Drill uses Calcite for query parsing and optimization. Drill uses Calcite's default selectivity (reduction factor) rules to compute the number of rows removed by a filter.

The default rules appear to be overly aggressive in estimating reductions. In a production use case, an input with 4 billion rows was estimated to return just 40K rows from a filter. That is, the filter estimated a 1/1,000,000 reduction in rows. As it turns out, the actual reduction was closer to 1/2.

The result was that the planner compared the expected 40K rows against another input of 2.5 million rows, and decided the 40K rows would be best on the build side of a hash join. When confronted with the actual 3 billion rows, the hash join ran out of memory.

The moral of the story is that, in Drill, it is worth being conservative when planning for memory-intensive operations.
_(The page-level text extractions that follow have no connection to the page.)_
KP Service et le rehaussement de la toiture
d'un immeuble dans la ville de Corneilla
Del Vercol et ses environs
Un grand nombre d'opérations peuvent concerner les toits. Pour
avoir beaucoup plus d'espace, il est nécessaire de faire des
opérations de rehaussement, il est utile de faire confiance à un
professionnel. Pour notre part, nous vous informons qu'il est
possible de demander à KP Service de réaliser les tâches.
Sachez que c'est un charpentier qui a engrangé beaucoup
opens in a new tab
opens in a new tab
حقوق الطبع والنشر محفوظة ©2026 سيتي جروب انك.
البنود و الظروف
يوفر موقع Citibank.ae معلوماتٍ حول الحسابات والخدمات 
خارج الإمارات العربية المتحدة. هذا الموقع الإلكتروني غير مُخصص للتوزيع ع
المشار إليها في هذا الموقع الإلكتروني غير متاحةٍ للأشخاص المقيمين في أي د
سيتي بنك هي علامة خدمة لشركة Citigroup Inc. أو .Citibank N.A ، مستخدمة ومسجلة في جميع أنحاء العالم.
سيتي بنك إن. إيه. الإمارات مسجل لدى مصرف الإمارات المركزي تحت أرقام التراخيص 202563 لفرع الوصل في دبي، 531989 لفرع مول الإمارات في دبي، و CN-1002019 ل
The (sanitized) filter is the following, annotated with (a guess at) the default reduction factors in each term:

{code}
col1_s20 in ('Value1','Value2','Value3','Value4',
                     'Value5','Value6','Value7','Value8','Value9') -- 25%
AND col2_i <=3 -- 25%
AND col3_s1 = 'Y' -- 15%
AND col4_s1 = 'Y' -- 15%
AND col5_s6 not like '%str1%' -- 25%
AND col5_s6 not like '%str2%' -- 25%
AND col5_s6 not like '%str3%' -- 25%
AND col5_s6 not like '%str4%' -- 25%
{code}

Total reduction is:

{code}
.25 * .25 * .15 ^ 2 * .25 ^ 4 = 0.000005
{code}

Filter estimation is a known hard problem. In general, one needs statistics and other data, and even then the estimates are just guesses.

Still it is possible to ensure that the defaults are at least unbiased. That is if we assume that the probability of A LIKE B being 25%, then the probability of A NOT LIKE B should be 75%, not also 25%.

This JIRA suggests creating an experimental set of defaults based on the "core" Calcite defaults, but with other reduction factors derived using the laws of probability. In particular:

|| Operator || Revised || Explanation || Calcite Default
| = | 0.15 | Default in Calcite | 0.15
| <> | 0.85 | 1 - p(=) | 0.5
| < | 0.425 | p(<>) / 2 | 0.5
| > | 0.425 | p(<>) / 2 | 0.5
| <= | 0.575 | p(<) + p(=) | 0.5
| >= | 0.575 | p(>) + p(=) | 0.5
| LIKE | 0.25 | Default in Calcite | 0.25
| NOT LIKE | 0.75 | 1 - p(LIKE) | 0.25
| NOT NULL | 0.90 | Default in Calcite | 0.90
| IS NULL | 0.10 | 1 - p(NOT NULL) | 0.25
| IS TRUE | 0.5 | 1 / 2 | 0.25
| IS FALSE | 0.5 | 1 / 2 | 0.25
| IS NOT TRUE | 0.55 | 1 - p(IS TRUE) - p(IS NULL) | .25
| IS NOT FALSE | 0.55 | 1 - p(IS FALSE) - p(IS NULL) | .25
| A OR B | Varies | min(p(A) + p(B) - p(A ^ B), 0.5) | 0.5
| IN (a) | 0.15 | p(=) | 0.5
| x IN (a, b, c, ...) | Varies | p(x = a v x = b v x = c v ...) | 0.5

The Calcite defaults should be taken as approximate.

The probability of the IS NOT TRUE statement assumes the presence of nulls, while IS TRUE does not. The rule for OR caps the reduction factor at 0.5 per standard practice.

With the revised rules, the example WHERE reduction becomes:

{code}
col1_s20 in ('Value1','Value2','Value3','Value4',
                     'Value5','Value6','Value7','Value8','Value9') -- 50%
AND col2_i <=3 -- 57%
AND col3_s1 = 'Y' -- 15%
AND col4_s1 = 'Y' -- 15%
AND col5_s6 not like '%str1%' -- 85%
AND col5_s6 not like '%str2%' -- 85%
AND col5_s6 not like '%str3%' -- 85%
AND col5_s6 not like '%str4%' -- 85%

.5 * .57 * .15^2 * .85^4 = 0.003
{code}

The new rules are not a panacea: they are still just guesses. However, they are unbiased guesses based on the rules of probability which result in more conservative reductions of filters. The result may be better plans in queries with large conjunctions (large number of expressions AND'ed together.)